Maximis igitur in malis hoc tamen boni assecuti videmur, ut ea litteris mandaremus, quae nec erant satis nota nostris et erant cognitione dignissima. Quid enim est, per deos, optabilius sapientia, quid praestantius, quid homini melius, quid homine dignius? Hanc igitur qui expetunt, philosophi nominantur, nec quicquam aliud est philosophia, si interpretari velis, praeter studium sapientiae. Sapientia autem est, ut a veteribus philosophis definitum est, rerum divinarum et humanarum causarumque, quibus eae res continentur, scientia, cuius studium qui vituperat haud sane intellego quidnam sit quod laudandum putet.

Traduzione all'italiano


Dunque in queste sciagure così gravi, questo bene almeno mi sembra di aver conseguito, di affidare agli scritti quelle teorie filosofiche che non erano abbastanza note ai nostri concittadini ed erano assai degne di conoscenza.

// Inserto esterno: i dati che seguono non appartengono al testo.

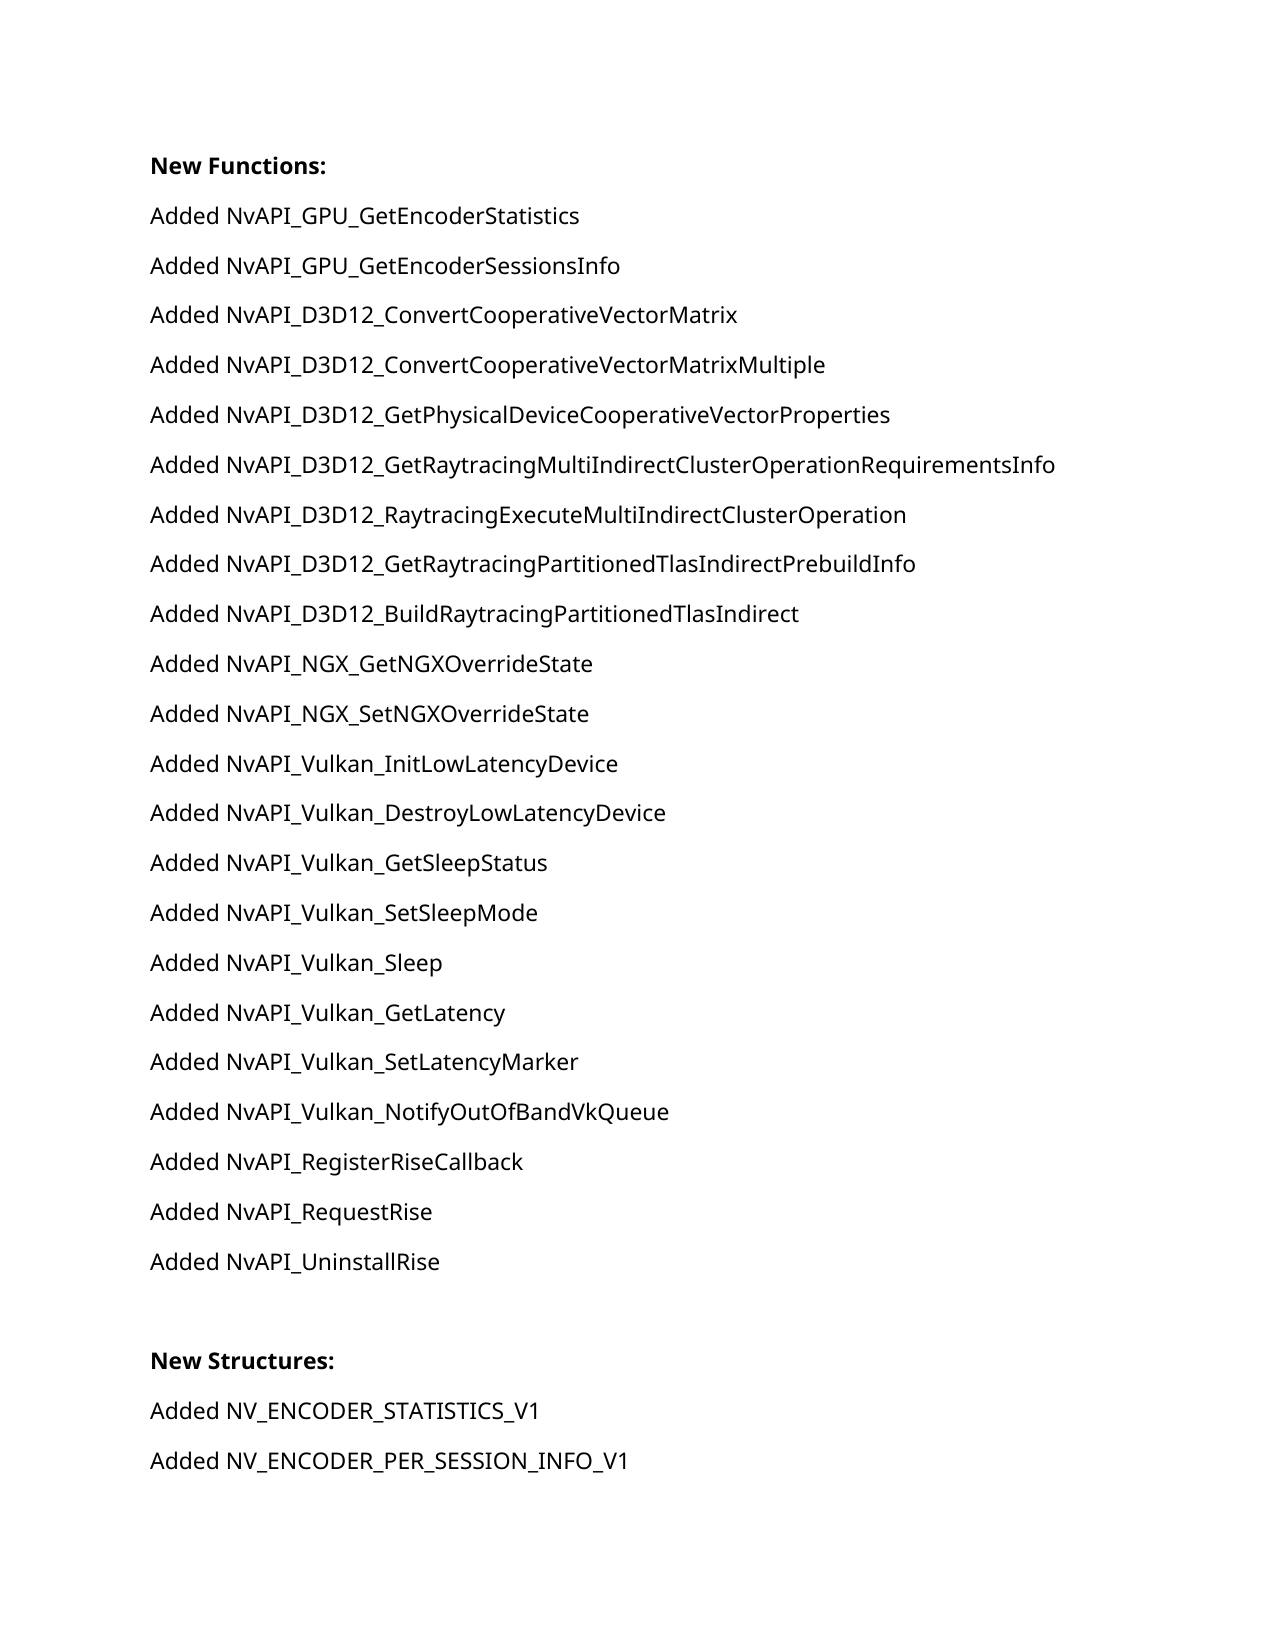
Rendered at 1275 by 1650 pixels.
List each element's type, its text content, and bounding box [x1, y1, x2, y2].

text Added NvAPI_Vulkan_SetLatencyMarker [150, 1046, 1125, 1077]
text Added NvAPI_Vulkan_GetSleepStatus [150, 847, 1125, 878]
text Added NvAPI_D3D12_GetRaytracingPartitionedTlasIndirectPrebuildInfo [150, 548, 1125, 579]
text Added NvAPI_D3D12_ConvertCooperativeVectorMatrixMultiple [150, 349, 1125, 380]
text Added NvAPI_D3D12_BuildRaytracingPartitionedTlasIndirect [150, 598, 1125, 629]
text Added NvAPI_UninstallRise [150, 1245, 1125, 1277]
text Added NV_ENCODER_PER_SESSION_INFO_V1 [150, 1444, 1125, 1476]
text Added NvAPI_D3D12_RaytracingExecuteMultiIndirectClusterOperation [150, 498, 1125, 530]
text Added NvAPI_Vulkan_DestroyLowLatencyDevice [150, 797, 1125, 828]
text Added NvAPI_Vulkan_InitLowLatencyDevice [150, 747, 1125, 779]
text Added NvAPI_RequestRise [150, 1196, 1125, 1227]
text Added NvAPI_GPU_GetEncoderSessionsInfo [150, 249, 1125, 281]
text Added NV_ENCODER_STATISTICS_V1 [150, 1395, 1125, 1426]
text Added NvAPI_GPU_GetEncoderStatistics [150, 200, 1125, 231]
text Added NvAPI_Vulkan_Sleep [150, 947, 1125, 978]
text Added NvAPI_Vulkan_SetSleepMode [150, 897, 1125, 928]
text Added NvAPI_Vulkan_GetLatency [150, 996, 1125, 1028]
text Added NvAPI_RegisterRiseCallback [150, 1146, 1125, 1177]
text New Functions: [150, 150, 1125, 181]
text Added NvAPI_D3D12_GetPhysicalDeviceCooperativeVectorProperties [150, 399, 1125, 430]
text Added NvAPI_NGX_GetNGXOverrideState [150, 648, 1125, 679]
text Added NvAPI_D3D12_GetRaytracingMultiIndirectClusterOperationRequirementsInfo [150, 449, 1125, 480]
text Added NvAPI_D3D12_ConvertCooperativeVectorMatrix [150, 299, 1125, 331]
text Added NvAPI_Vulkan_NotifyOutOfBandVkQueue [150, 1096, 1125, 1127]
text New Structures: [150, 1345, 1125, 1376]
text Added NvAPI_NGX_SetNGXOverrideState [150, 698, 1125, 729]
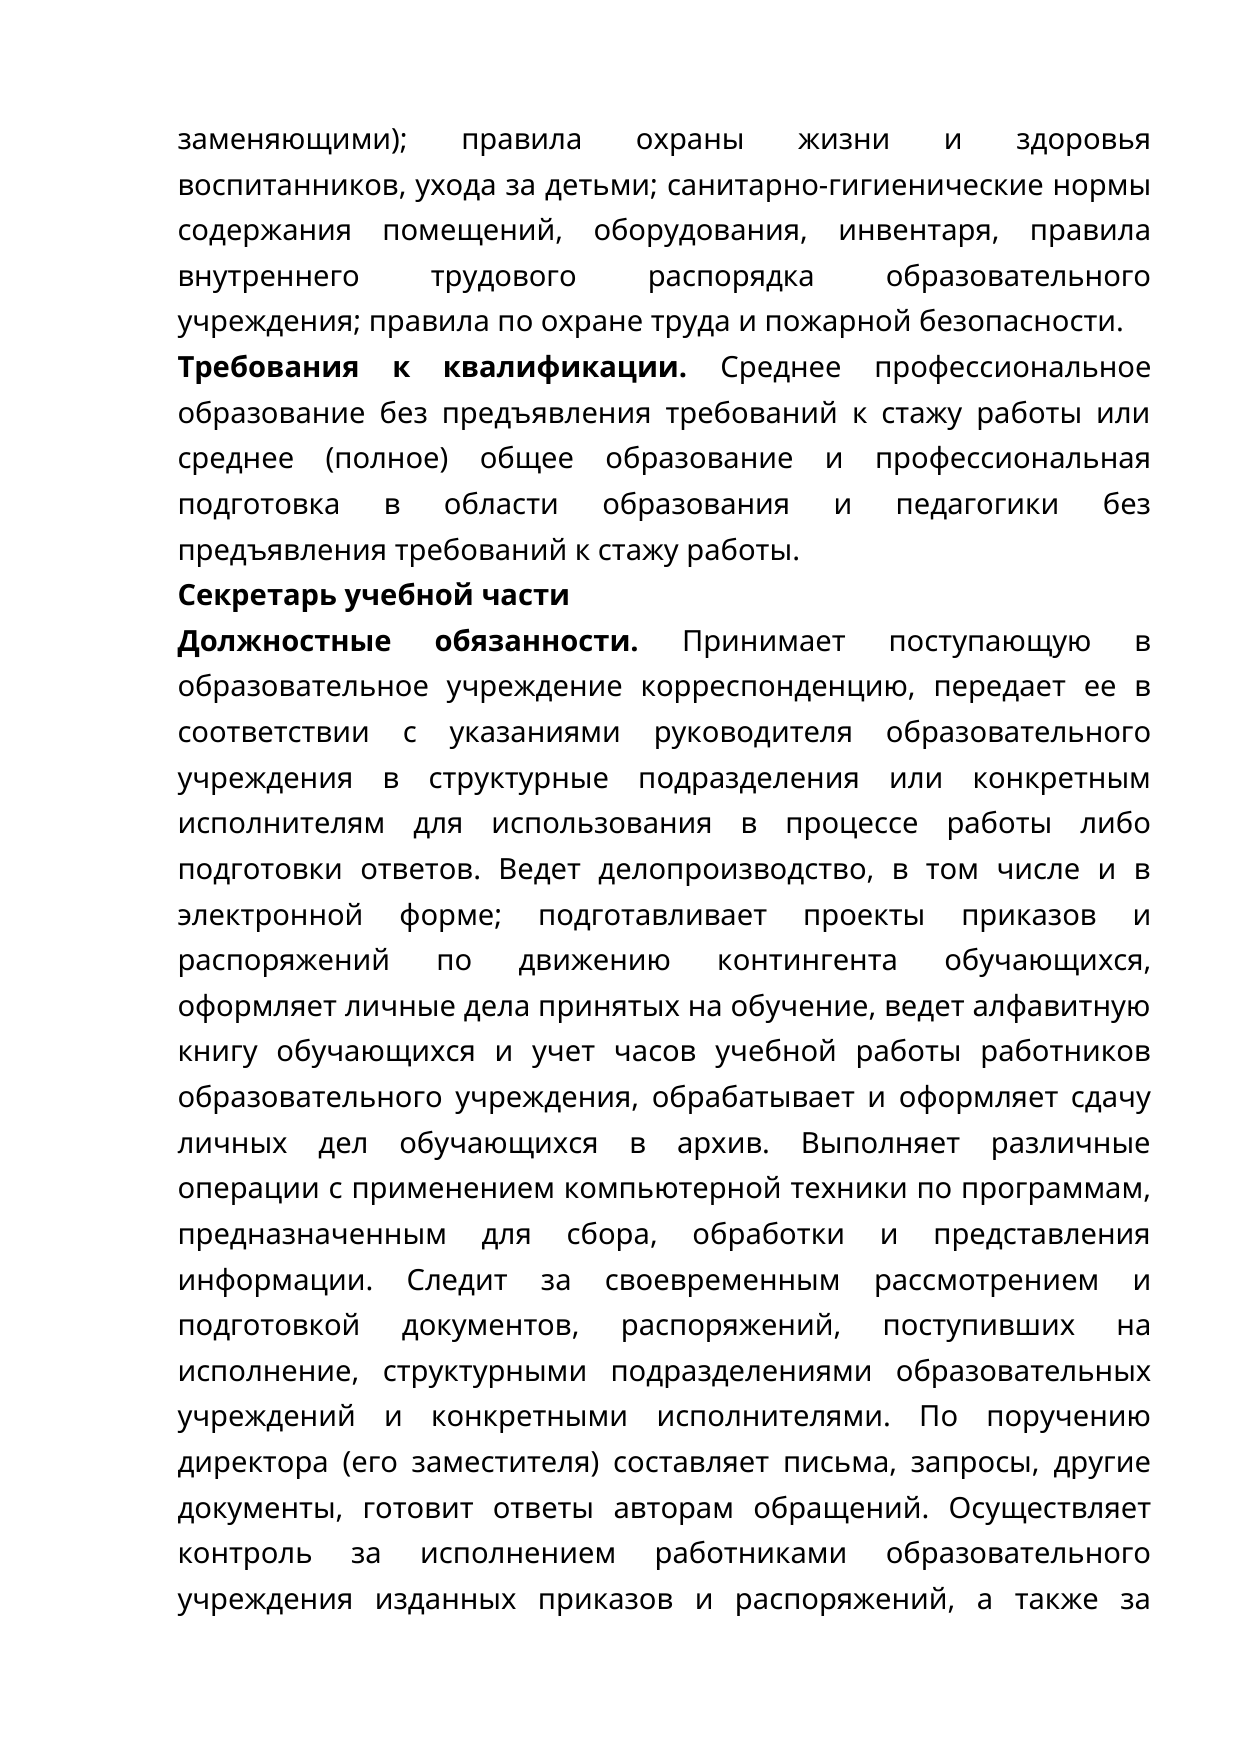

Che cosa c'è infatti - per gli dei - di più desiderabile della saggezza, che cosa di più nobile e di più adatto all'uomo, che cosa di più degno di lui? Dunque coloro che la ricercano sono chiamati filosofi, e la filosofia altro non è, se tu vuoi attenerti al significato etimologico, che amore della sapienza; ma la sapienza è - secondo la definizione degli antichi filosofi - la scienza del divino e dell'umano e dei nessi causali che li regolano; e se qualcuno biasima lo studio di tale scienza, invero non riesco a comprendere quale sia cosa quella che egli possa stimare degna di lode.